How Andrew Dost's Christmas At The Old Art Building Became Leelanau's Hottest Holiday Ticket
By Craig Manning | Dec. 12, 2025
It began as a lark – just two pals watching old holiday specials and reveling in one another’s laughter. It’s grown into the hottest ticket of the holiday season in Leelanau County. Such is the story of Andrew Dost’s Christmas at the Old Art Building (OAB) an annual holiday variety show that will mark its fourth installment this weekend. Ahead of the sold-out show, The Leelanau Ticker caught up with the Grammy-winning Dost to talk behind-the-scenes stories, holiday traditions, and his desire to keep the OAB partnership going “forever.”
A Frankfort native, Dost came to prominence in the early 2010s as a member of the indie rock band Fun, which scored a Billboard Hot 100 chart-topper in 2012 with the song “We Are Young.” After winning Song of the Year and Best New Artist at the following year’s Grammy Awards, Fun went on hiatus and never resurfaced.
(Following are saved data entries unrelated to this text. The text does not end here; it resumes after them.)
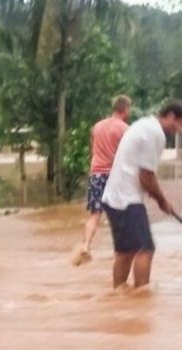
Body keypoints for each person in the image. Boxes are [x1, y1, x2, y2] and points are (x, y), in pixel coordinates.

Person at [100, 101, 182, 289]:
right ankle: (141, 299)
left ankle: (119, 297)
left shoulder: (143, 124)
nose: (179, 130)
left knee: (125, 251)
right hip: (126, 199)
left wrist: (159, 199)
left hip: (114, 197)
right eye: (180, 124)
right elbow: (146, 177)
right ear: (171, 116)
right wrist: (162, 200)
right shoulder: (155, 133)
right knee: (145, 249)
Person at [73, 95, 131, 266]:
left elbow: (93, 149)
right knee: (119, 214)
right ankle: (120, 251)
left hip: (96, 173)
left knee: (94, 215)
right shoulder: (124, 129)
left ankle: (86, 245)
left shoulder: (97, 127)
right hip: (114, 175)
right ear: (125, 109)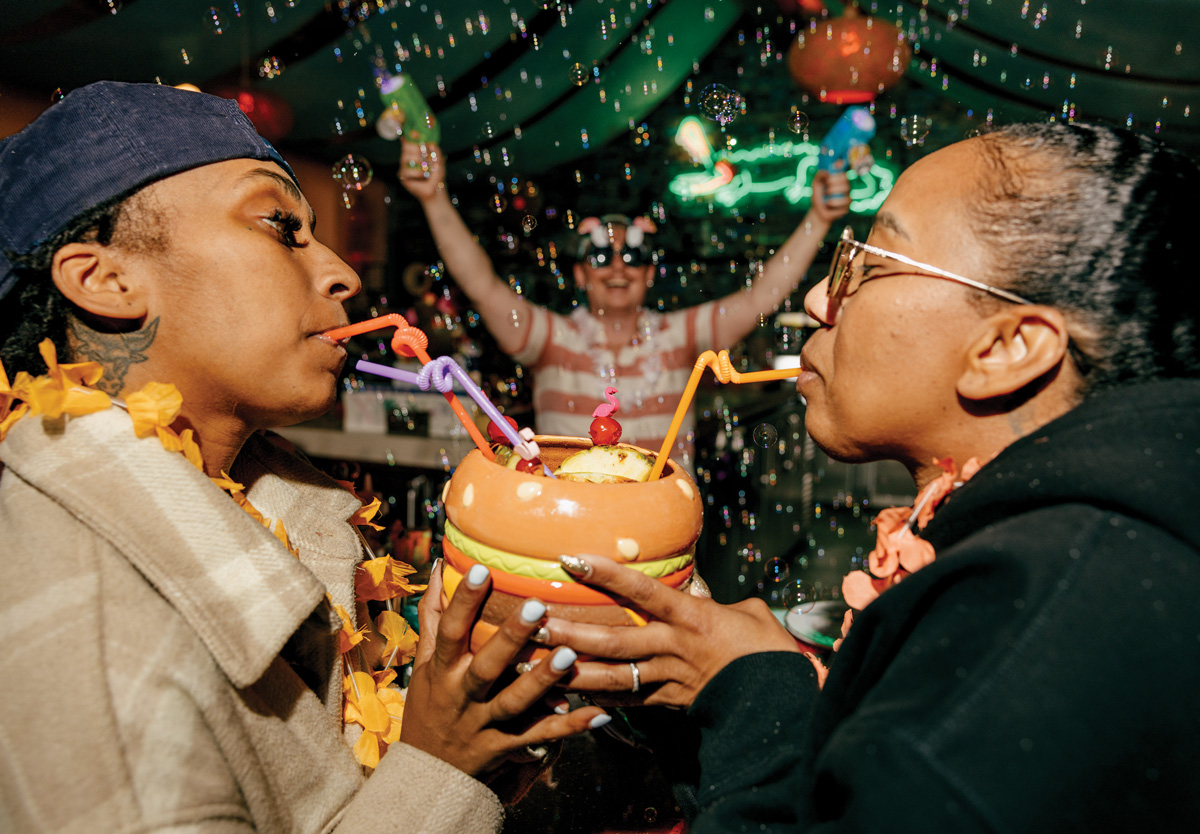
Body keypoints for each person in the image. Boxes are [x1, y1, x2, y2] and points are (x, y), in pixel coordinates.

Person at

Dost returned to northern Michigan, where he’s become a fixture in the local arts scene – particularly around the holidays.
Dost says the idea for Christmas at the OAB grew out of conversations with his friend Mike Rizic, who shares his love for holiday specials from the likes of Lawrence Welk, Dolly Parton, Pee Wee Herman, and The Muppets.
“The idea of doing a Christmas variety show like that just sounded so fun: get our friends together – musicians, comedians, some puppets – and just put on a show,” Dost says. “It’s something we’d been kicking around for a couple of years, and then Mike had an in, through his wife, at the OAB in Leland, which seemed like a natural place to hold something like this. Fortunately, they were on board.”
The first Christmas at the OAB was held in 2022. A sell-out crowd earned Dost and Rizic a chance to make the show an annual thing – and an excuse to spend hours each year sifting through holiday ephemera in the name of “research.” Included on the pair’s watchlist? Emmet Otter’s Jug Band Christmas from 1977, John Denver and The Muppets from 1979, The Mr. T & Emmanuel Lewis Christmas Special from 1984, and a whole playlist of Christmas-themed Saturday Night Live sketches.
“Mike and I would get together, watch through some of those old favorites, and take notes,” Dost tells The Ticker. “We were looking for whatever made us say, ‘Oh, I love this; we’ve got to have this kind of moment.’”
The pair began sketching out their “own warped take on a traditional Christmas special,” searching for “whatever was making us laugh and feel tickled in some way,” Dost says. “If one of us said something that made the other laugh, we knew we were on the right track.”
Of course, it’s one thing to fire off a funny idea while brainstorming, and another to bring it to life.
“For last year’s show, I popped out of a big Christmas present to begin my opening monologue,” Dost says. “So, we had to make a giant box, and we had to wrap it, and we had to get one of those big bows you see when people give a car as a gift. A lot of the prep is like that. It’s asking ‘What do we need to buy, what we need to make, and who do we need to hire to make it?’”
Sometimes, Dost admits, he and Rizic have gotten too ambitious, like when the 2024 show ended up with more than 30 cast members.
“Last year was definitely too many people,” Dost laughs. “We had a full men's choir open the show – which was amazing, but things ended up being a little tight in the OAB. We’re going to try to pare it down this year. But knowing us, that’s probably not actually going to happen.”
For her part, OAB Executive Director Sarah Mills is fine with the “all hands on deck” nature of the show.
“One element Andrew has consistently prioritized, which I particularly appreciate, is creating a unique setting for artists to gather, collaborate in unexpected ways, and step slightly out of their typical roles, all while bringing great joy to the audience,” she says. “It is a testament to the many ways the arts show us the power of human connection.”
This year's show not only sold out fast, but has a waitlist around 30 names long. Could future years expand over multiple nights? Dost confirms those conversations have happened, but he’s conflicted. He’d like the show not to get “too exclusive,” where people miss out if they’re not online to buy tickets the moment they go on sale.
“But it’s also really fun and special to have a one-night thing,” he adds. “I wonder about diluting the magic over a couple nights. It’s kind of amazing to have a joke pop, and then it’s gone. Who knows, though? Maybe next year, we'll plan it better and we'll be able to get two shows out of the deal.”
In any case, Dost is humbled by the popularity of the show, and by the fact that locals are making it part of their Christmas traditions.
“One of the ultimate goals, as an artist and a human, is to make something that people incorporate into their holidays, because holiday traditions are so important to me,” he shares. “My family watches The Muppet Christmas Carol every year; we make the same cookies; we sing the same songs; we read the same stories; we look through the same pictures. These traditional things are part of the fabric of my being, and if something we're building can be a part of that for other people, then that is just the biggest honor I could think of.”
“We want to keep this going forever, though we'll pass the torch once we’re unable to put on a good show,” Dost adds.